Nov 25, 2010 14:49 GMT  ·  By

An option which allows users to hide the buttons added by extensions on the browser toolbar, has been introduced in the latest Chrome Canary build.

The feature has long been requested by Chrome users who like their browser's interface to remain clean and free of colorful little icons that, for a lot of people, get too many, too fast.

The problem is that all extensions add a button to the toolbar, despite many of them providing functionality that can also be called via a hotkey or from the context menu.

In all fairness, Google did implement a solution for this by allowing the address bar to be extended in order to cover the buttons and dock them away under a little menu.

However, people still felt that an approach providing a more refined control would be better, because it would allow users with different needs to tackle the toolbar clutter in whatever way they desire.

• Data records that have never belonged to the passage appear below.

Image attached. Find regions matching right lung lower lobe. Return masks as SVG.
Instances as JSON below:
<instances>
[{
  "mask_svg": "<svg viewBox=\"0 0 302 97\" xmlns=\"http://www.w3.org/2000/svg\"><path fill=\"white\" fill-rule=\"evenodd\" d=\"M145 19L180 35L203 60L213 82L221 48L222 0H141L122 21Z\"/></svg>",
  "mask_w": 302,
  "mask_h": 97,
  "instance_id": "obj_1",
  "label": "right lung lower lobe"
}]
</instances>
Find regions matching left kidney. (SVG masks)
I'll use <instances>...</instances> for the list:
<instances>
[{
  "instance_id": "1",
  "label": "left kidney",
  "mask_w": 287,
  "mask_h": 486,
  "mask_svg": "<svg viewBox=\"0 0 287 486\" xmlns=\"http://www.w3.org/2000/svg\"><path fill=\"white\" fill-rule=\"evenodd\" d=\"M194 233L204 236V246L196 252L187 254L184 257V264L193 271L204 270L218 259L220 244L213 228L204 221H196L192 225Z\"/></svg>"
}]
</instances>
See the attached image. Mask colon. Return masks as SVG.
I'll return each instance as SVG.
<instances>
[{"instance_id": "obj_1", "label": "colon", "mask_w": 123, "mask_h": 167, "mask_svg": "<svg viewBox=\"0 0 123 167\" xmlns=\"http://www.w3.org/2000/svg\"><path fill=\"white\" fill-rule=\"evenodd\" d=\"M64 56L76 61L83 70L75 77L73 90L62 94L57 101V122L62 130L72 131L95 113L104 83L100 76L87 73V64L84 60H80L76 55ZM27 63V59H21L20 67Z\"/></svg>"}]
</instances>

It seems that developers an UI designers at Google listened and the selective button hide feature is now well on its way.

It is already available in the latest Canary build so early adopters can enjoy it by right clicking on the desired extension button and selecting hide. However, since the build is at version 9.0.593.0, it will take a while longer until it makes it to the stable.

Considering the browser's fast-paced development and Google's promise to deliver a new major version every six weeks, Chrome 9 will be promoted to stable sometime in January.

In case you were wondering what if someone wants to get a hidden button back on the toolbar, the answer is found on the chrome://extensions page.

Next to every extension's existing "Disable", "Uninstall" and "Options" links, Google has now added a "Show button" one, exactly for this purpose.

In related news, Opera 11 recently made it to beta and is progressing towards a final release that will bring the long-time-missing extensions API to its users.